*What this task involves:* Return, unchanged, the lines below from the first one through the line that contains "export const myFeature".

*Input rows:*
- - - - - - -

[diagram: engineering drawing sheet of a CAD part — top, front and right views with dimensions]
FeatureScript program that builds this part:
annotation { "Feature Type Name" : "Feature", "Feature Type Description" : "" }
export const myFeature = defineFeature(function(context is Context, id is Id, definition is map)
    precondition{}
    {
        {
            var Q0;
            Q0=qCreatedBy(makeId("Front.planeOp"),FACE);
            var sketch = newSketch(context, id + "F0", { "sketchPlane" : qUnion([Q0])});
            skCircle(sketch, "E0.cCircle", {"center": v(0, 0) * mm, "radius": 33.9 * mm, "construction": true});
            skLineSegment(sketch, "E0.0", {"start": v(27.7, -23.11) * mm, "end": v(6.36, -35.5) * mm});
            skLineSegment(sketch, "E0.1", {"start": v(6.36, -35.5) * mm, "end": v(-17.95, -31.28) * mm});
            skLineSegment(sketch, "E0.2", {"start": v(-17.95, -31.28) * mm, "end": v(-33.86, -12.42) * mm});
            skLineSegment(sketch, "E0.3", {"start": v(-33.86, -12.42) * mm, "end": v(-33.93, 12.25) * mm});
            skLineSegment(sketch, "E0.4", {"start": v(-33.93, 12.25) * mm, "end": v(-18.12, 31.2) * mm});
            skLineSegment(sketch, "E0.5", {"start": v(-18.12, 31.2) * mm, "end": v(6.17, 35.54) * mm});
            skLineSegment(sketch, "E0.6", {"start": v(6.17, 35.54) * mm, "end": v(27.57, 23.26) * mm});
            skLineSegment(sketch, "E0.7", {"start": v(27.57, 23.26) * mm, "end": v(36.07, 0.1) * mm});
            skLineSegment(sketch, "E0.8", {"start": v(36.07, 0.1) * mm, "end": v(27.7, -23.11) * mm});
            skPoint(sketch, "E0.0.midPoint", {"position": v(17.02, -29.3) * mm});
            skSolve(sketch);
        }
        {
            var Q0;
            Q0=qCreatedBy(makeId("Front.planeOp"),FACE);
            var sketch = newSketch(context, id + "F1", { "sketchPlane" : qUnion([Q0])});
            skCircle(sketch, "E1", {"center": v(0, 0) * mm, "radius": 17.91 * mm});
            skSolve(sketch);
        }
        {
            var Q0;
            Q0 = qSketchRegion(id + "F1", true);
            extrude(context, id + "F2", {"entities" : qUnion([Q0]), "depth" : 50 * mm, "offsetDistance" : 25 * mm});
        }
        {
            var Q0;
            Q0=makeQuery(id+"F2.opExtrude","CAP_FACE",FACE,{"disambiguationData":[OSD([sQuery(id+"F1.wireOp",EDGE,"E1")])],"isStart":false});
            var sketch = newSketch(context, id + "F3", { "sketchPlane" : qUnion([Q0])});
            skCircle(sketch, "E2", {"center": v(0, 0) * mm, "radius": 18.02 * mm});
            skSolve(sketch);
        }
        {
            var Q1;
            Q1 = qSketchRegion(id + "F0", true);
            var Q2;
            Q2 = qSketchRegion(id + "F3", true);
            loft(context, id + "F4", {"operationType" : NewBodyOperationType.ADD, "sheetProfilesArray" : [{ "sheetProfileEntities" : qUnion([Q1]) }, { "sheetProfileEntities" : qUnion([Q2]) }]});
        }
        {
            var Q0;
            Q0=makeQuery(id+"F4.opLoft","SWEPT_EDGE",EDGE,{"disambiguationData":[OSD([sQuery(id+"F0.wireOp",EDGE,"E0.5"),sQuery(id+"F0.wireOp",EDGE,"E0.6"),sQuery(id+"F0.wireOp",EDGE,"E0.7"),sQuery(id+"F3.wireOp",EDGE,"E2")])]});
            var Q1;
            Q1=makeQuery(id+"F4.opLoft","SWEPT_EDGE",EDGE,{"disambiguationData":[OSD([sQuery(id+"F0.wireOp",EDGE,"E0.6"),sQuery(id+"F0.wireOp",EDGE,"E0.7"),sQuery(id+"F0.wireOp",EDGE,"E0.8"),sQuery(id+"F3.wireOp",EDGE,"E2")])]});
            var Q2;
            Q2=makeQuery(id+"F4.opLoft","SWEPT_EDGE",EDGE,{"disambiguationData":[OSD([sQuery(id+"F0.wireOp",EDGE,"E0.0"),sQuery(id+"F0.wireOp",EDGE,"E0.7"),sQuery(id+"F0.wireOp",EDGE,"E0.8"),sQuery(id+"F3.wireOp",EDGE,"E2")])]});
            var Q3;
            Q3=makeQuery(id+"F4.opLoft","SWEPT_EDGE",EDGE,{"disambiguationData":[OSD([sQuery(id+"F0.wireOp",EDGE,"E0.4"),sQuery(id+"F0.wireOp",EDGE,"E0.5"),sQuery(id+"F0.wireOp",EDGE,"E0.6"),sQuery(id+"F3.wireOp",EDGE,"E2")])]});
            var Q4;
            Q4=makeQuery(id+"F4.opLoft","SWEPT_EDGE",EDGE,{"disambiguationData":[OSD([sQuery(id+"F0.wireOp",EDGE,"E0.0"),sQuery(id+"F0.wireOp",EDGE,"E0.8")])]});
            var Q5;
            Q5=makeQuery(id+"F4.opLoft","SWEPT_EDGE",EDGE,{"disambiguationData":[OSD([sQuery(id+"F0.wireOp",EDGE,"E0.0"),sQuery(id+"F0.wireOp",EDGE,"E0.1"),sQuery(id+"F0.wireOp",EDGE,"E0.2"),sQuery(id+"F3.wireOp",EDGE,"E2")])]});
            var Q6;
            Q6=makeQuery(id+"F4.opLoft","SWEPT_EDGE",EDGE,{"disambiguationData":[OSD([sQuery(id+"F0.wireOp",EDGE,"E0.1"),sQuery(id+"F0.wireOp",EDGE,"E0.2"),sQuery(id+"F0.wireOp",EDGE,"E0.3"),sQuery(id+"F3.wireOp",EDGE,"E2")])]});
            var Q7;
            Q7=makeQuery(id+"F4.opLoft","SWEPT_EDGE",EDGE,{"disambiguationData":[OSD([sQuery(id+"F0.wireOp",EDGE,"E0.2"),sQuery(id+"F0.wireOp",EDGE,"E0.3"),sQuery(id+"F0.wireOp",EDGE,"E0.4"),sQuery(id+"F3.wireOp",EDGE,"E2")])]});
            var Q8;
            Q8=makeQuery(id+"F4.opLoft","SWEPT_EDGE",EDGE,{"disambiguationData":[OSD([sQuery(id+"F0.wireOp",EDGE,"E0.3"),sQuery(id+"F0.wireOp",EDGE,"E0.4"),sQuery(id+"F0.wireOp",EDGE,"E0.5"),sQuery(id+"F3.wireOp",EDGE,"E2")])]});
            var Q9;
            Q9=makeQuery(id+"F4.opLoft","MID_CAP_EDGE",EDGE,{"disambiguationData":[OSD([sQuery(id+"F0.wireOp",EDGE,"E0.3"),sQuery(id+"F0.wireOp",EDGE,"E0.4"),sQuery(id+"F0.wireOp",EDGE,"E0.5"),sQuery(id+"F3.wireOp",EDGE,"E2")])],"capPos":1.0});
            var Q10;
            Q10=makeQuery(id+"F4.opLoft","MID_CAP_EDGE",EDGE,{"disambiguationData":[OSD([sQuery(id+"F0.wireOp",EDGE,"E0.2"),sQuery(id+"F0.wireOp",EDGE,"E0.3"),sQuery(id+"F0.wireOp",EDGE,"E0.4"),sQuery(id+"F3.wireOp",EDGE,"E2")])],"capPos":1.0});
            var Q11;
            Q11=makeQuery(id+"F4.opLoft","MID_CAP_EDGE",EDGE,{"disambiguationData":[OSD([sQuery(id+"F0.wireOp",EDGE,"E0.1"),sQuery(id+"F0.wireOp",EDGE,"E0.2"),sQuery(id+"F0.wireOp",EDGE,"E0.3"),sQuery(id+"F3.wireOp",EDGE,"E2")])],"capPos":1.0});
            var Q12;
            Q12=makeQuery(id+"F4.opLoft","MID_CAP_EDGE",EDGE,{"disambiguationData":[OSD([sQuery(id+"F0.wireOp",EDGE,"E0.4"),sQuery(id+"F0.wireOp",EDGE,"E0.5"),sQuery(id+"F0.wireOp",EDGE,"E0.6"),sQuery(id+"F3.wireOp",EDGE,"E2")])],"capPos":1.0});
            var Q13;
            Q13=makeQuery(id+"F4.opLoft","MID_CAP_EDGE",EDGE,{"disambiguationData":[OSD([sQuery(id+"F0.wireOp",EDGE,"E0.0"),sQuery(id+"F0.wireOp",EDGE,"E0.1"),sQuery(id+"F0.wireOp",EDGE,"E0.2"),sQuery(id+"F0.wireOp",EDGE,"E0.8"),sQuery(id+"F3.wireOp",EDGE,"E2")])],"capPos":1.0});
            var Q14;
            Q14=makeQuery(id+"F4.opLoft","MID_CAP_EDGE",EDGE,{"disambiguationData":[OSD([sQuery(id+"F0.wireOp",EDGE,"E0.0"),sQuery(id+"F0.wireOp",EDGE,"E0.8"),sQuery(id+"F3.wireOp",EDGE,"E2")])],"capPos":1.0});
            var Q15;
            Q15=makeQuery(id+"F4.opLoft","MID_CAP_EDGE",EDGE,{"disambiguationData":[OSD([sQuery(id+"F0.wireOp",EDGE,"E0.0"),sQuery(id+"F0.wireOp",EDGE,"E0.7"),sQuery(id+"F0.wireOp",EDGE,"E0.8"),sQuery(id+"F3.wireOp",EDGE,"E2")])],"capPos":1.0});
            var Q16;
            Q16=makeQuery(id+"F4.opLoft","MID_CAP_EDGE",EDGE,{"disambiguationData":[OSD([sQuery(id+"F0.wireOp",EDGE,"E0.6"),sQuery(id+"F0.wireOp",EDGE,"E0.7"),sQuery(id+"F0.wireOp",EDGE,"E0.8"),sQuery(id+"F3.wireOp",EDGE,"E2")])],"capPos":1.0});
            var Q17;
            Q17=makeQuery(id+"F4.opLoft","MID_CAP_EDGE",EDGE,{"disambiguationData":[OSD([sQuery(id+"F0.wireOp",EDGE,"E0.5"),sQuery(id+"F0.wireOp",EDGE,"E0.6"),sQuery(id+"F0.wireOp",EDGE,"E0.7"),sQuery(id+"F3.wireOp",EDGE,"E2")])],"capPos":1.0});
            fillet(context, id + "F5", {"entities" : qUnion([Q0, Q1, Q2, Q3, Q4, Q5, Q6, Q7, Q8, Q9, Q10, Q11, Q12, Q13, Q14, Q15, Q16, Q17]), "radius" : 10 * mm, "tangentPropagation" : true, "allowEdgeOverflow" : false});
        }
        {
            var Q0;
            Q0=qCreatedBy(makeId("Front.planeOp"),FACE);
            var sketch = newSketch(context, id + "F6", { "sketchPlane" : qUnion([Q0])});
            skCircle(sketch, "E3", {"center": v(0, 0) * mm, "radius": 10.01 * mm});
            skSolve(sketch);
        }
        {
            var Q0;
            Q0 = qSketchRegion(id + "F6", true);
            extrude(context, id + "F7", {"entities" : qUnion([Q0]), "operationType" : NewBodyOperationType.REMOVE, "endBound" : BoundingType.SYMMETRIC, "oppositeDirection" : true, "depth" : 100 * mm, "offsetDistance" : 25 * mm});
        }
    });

- - - - - - -

*Finished exercise:*
[diagram: engineering drawing sheet of a CAD part — top, front and right views with dimensions]
FeatureScript program that builds this part:
annotation { "Feature Type Name" : "Feature", "Feature Type Description" : "" }
export const myFeature = defineFeature(function(context is Context, id is Id, definition is map)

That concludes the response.